4.2.2 Bouwwerken, geen gebouwen zijnde

Voor het bouwen van bouwwerken, geen gebouwen zijnde, gelden de volgende regels:

  • a. De bouwhoogte van bouwwerken, geen gebouwen zijnde mag buiten het bouwvlak niet meer bedragen dan 1 meter, behoudens masten en palen, waarvan de hoogte niet meer mag bedragen dan 9 meter.
  • b. De bouwhoogte van erf- of terreinafscheidingen binnen het bouwvlak mag niet meer bedragen dan 2 meter.
  • c. De bouwhoogte van overige bouwwerken, geen gebouwen zijnde mag binnen het bouwvlak niet meer bedragen dan 3 meter, behoudens masten en palen, waarvan de hoogte niet meer mag bedragen dan 9 meter.
  • d. De gezamelijke oppervlakte aan overkappingen mag niet meer bedragen dan 30 m².

4.3 Afwijken van de bouwregels
4.3.1 Bouwwerken, geen gebouwen zijnde

Het bevoegd gezag kan door middel van een omgevingsvergunning afwijken van het bepaalde in artikel 4.2.2 onder c, teneinde hogere bouwwerken, geen gebouwen zijnde toe te staan, mits wordt voldaan aan de volgende voorwaarden:

  • a. De bouwhoogte bedraagt niet meer dan 6 meter.
  • b. Het woon- en leefmilieu van de omgeving niet onevenredig wordt aangetast; dat betekent in ieder geval dat de gebruiksmogelijkheden van de aangrenzende percelen niet onevenredig mogen worden beperkt.
  • c. De afwijking niet leidt tot een onevenredige aantasting van de stedenbouwkundige kwaliteit van de omgeving.

(Gegevens hieronder):

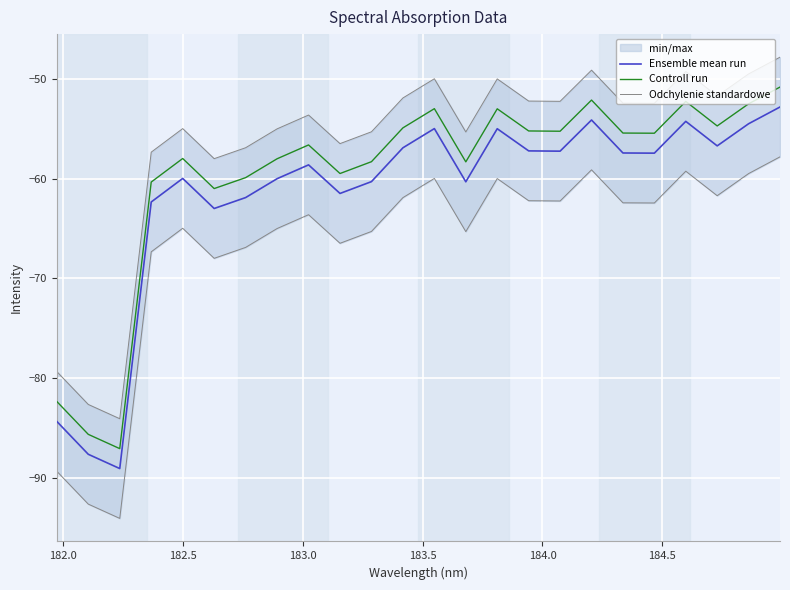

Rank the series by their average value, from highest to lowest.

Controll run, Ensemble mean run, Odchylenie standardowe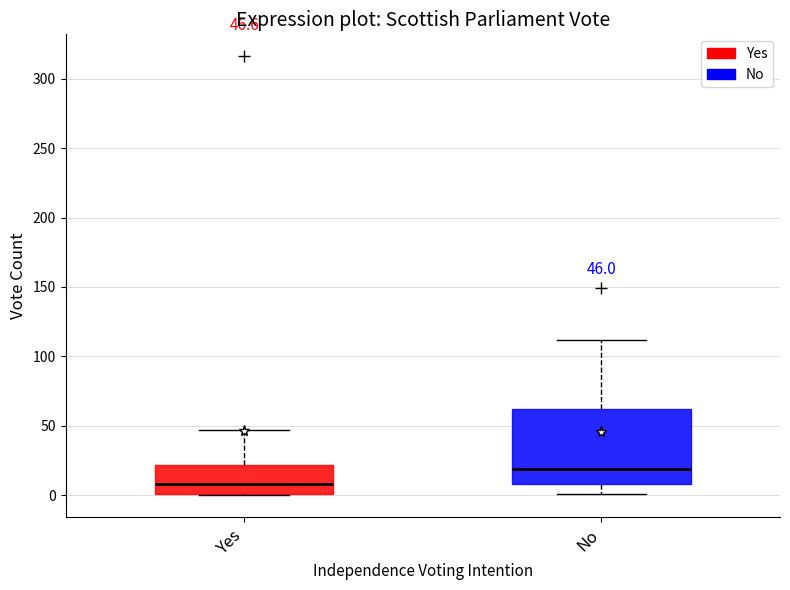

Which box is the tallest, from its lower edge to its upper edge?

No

(Opdracht): Zet deze zin uit de tekst over de bouwregels om in het Engels: "De bouwhoogte van erf- of terreinafscheidingen binnen het bouwvlak mag niet meer bedragen dan 2 meter." De lijst hierboven is hiervoor niet nodig.

(Resultaat): The building height of yard or property boundary structures within the building area may not exceed 2 meters.